Required work
As you print the data below, keep every line exactly as it is and leave the images behind.
====== Data under study
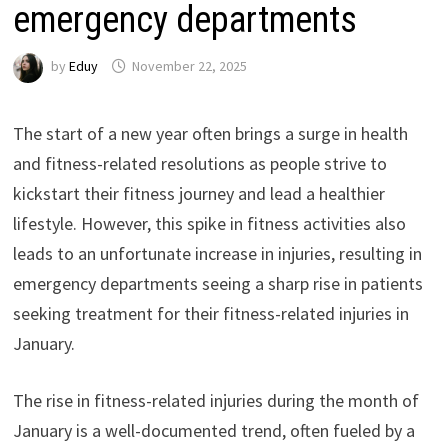
emergency departments
by
Eduy
November 22, 2025
The start of a new year often brings a surge in health
and fitness-related resolutions as people strive to
kickstart their fitness journey and lead a healthier
lifestyle. However, this spike in fitness activities also
leads to an unfortunate increase in injuries, resulting in
emergency departments seeing a sharp rise in patients
seeking treatment for their fitness-related injuries in
January.
The rise in fitness-related injuries during the month of
January is a well-documented trend, often fueled by a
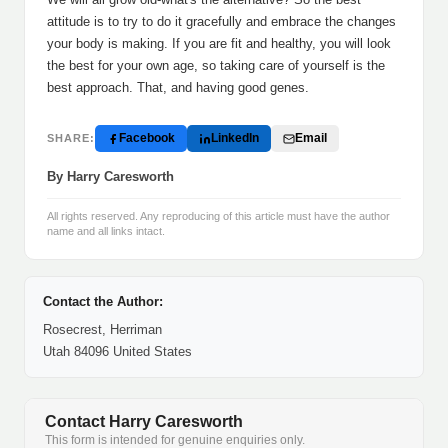
attitude is to try to do it gracefully and embrace the changes
your body is making. If you are fit and healthy, you will look
the best for your own age, so taking care of yourself is the
best approach. That, and having good genes.
Facebook
LinkedIn
Email
SHARE:
By Harry Caresworth
All rights reserved. Any reproducing of this article must have the author
name and all links intact.
Contact the Author:
Rosecrest, Herriman
Utah 84096 United States
Contact Harry Caresworth
This form is intended for genuine enquiries only.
============
Answer box
emergency departments
by
Eduy
November 22, 2025
The start of a new year often brings a surge in health
and fitness-related resolutions as people strive to
kickstart their fitness journey and lead a healthier
lifestyle. However, this spike in fitness activities also
leads to an unfortunate increase in injuries, resulting in
emergency departments seeing a sharp rise in patients
seeking treatment for their fitness-related injuries in
January.
The rise in fitness-related injuries during the month of
January is a well-documented trend, often fueled by a
attitude is to try to do it gracefully and embrace the changes
your body is making. If you are fit and healthy, you will look
the best for your own age, so taking care of yourself is the
best approach. That, and having good genes.
Facebook
LinkedIn
Email
SHARE:
By Harry Caresworth
All rights reserved. Any reproducing of this article must have the author
name and all links intact.
Contact the Author:
Rosecrest, Herriman
Utah 84096 United States
Contact Harry Caresworth
This form is intended for genuine enquiries only.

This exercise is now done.